*** DOCUMENT TEXT ***

Thus, for conjugate pairs \( p_{1,2} = \sigma \pm j\omega \), the real-valued mode can always be written as

\[ y_{\text{osc}}(t) = e^{\sigma t}\big(C_1 \cos(\omega t) + C_2 \sin(\omega t)\big), \quad C_1, C_2 \in \mathbb{R}. \]

We obtain the following qualitative classification:

  • Real pole \( p = \sigma \in \mathbb{R} \):
    • \( \sigma < 0 \): decaying exponential mode.
    • \( \sigma = 0 \): constant (integrator) mode.
    • \( \sigma > 0 \): growing exponential mode.
  • Complex conjugate pair \( \sigma \pm j\omega \), \( \omega \neq 0 \):
    • \( \sigma < 0 \): decaying oscillation.
    • \( \sigma = 0 \): sustained oscillation.
    • \( \sigma > 0 \): growing oscillation.
  • Repeated pole \( p \) with multiplicity \( \nu > 1 \): polynomially weighted exponential \( t^{\ell} e^{p t} \) terms produce responses that can rise initially even if \( \sigma < 0 \).

The precise link between pole locations and different notions of stability will be formally developed in Chapter 7; here we focus on the structural connection between poles and modes.

flowchart TD
  S["Pole s0 in complex plane"] --> R["Real part of s0 negative?"]
  R -->|yes| D["Decaying behavior \nin time"]
  R -->|no| R2["Real part of s0 zero?"]
  R2 -->|yes| M["Marginal behavior \n(constant or \nsustained oscillation)"]
  R2 -->|no| G["Growing behavior \nin time"]
  S --> IM["Imag part of \ns0 nonzero?"]
  IM -->|no| REAL["Pure exponential \n(no oscillation)"]
  IM -->|yes| OSC["Oscillatory exponential \n(sin/cos modulated)"]
  D --> REAL
  D --> OSC
  G --> REAL
  G --> OSC
        

5. Zeros and Input-Output Behavior

While poles determine intrinsic modes, zeros encode directions in which the input is suppressed in the output. Algebraically, a finite zero \( z \) satisfies \( G(z) = 0 \), so that (formally) an input mode with Laplace-domain factor \( 1/(s - z) \) is attenuated.

Consider a simple example:

\[ G(s) = \dfrac{s + 2}{(s + 1)(s + 3)}. \]

  • Poles: \( p_1 = -1, \; p_2 = -3 \).
  • Zero: \( z_1 = -2 \).

Using partial fractions:

\[ G(s) = \dfrac{1}{2}\dfrac{1}{s + 1} + \dfrac{1}{2}\dfrac{1}{s + 3}. \]

The impulse response is then

\[ g(t) = \dfrac{1}{2} e^{-t} u(t) + \dfrac{1}{2} e^{-3t} u(t), \]

which contains only the modes associated with the poles. The zero at \( s = -2 \) shapes the relative weights of the exponentials via the residues, and, for certain inputs (e.g. an exponential input related to \( s = -2 \)), it partially cancels the response.

*** DATA ***

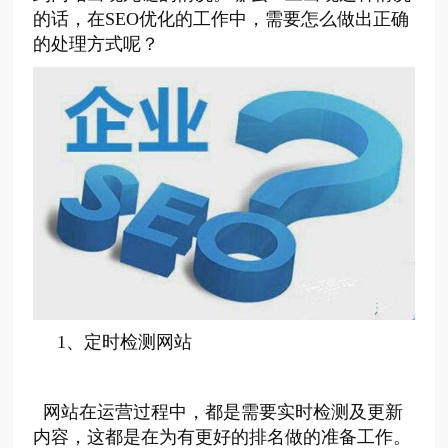
的话，在SEO优化的工作中，需要怎么做出正确
的处理方式呢？
1、
定时检测网站
网站在运营过程中，都是需要实时检测及更新
内容，这都是在为有更好的排名做的准备工作。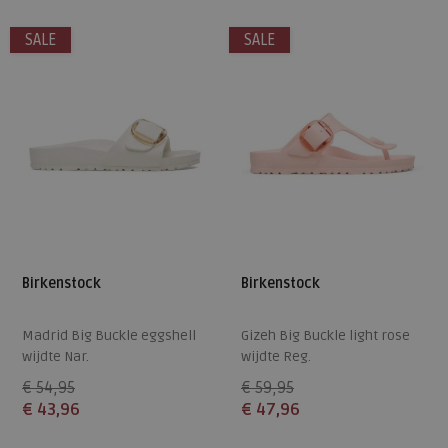
37
40
37
38
39
40
41
SALE
SALE
42
Birkenstock
Birkenstock
Madrid Big Buckle eggshell
Gizeh Big Buckle light rose
wijdte Nar.
wijdte Reg.
€ 54,95
€ 59,95
€ 43,96
€ 47,96
Beschikbare maten
Beschikbare maten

***

▶ WHAT YOU WILL DO:
Return the part of the text on poles and zeros that opens with the words containing "We obtain the" and closes with "0 \): sustained oscillation.". The records are separate material, unrelated to the text on poles and zeros.

▶ RESULT OF THE TASK:
We obtain the following qualitative classification:

  • Real pole \( p = \sigma \in \mathbb{R} \):
    • \( \sigma < 0 \): decaying exponential mode.
    • \( \sigma = 0 \): constant (integrator) mode.
    • \( \sigma > 0 \): growing exponential mode.
  • Complex conjugate pair \( \sigma \pm j\omega \), \( \omega \neq 0 \):
    • \( \sigma < 0 \): decaying oscillation.
    • \( \sigma = 0 \): sustained oscillation.